▸ **EXERCISE**
Print every entry below again exactly as written, skipping the pictures.

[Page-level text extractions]
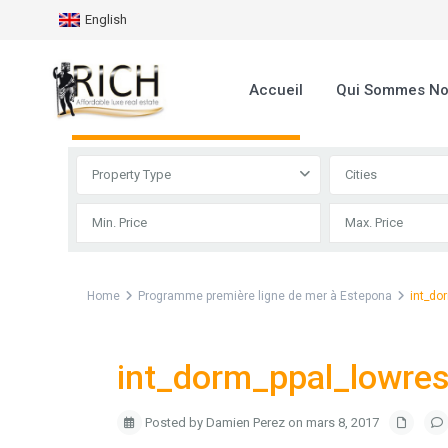
English
Accueil
Qui Sommes N
Advanced Search
Property Type
Cities
Home
Programme première ligne de mer à Estepona
int_do
int_dorm_ppal_lowre
Posted by Damien Perez on mars 8, 2017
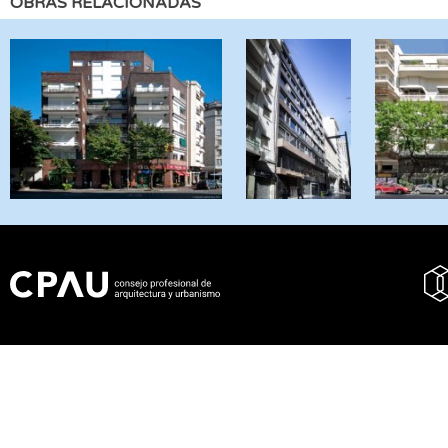
OBRAS RELACIONADAS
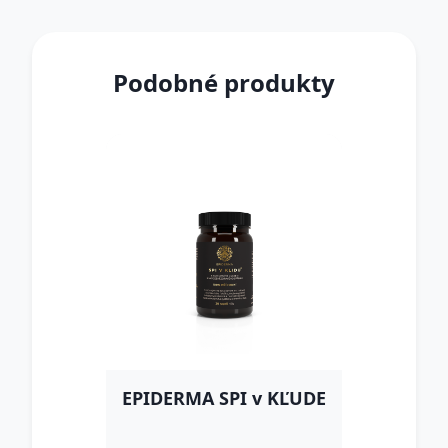
Podobné produkty
EPIDERMA SPI v KĽUDE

▸ **THE ANSWER**
English
Accueil
Qui Sommes N
Advanced Search
Property Type
Cities
Home
Programme première ligne de mer à Estepona
int_do
int_dorm_ppal_lowre
Posted by Damien Perez on mars 8, 2017
OBRAS RELACIONADAS
Podobné produkty
EPIDERMA SPI v KĽUDE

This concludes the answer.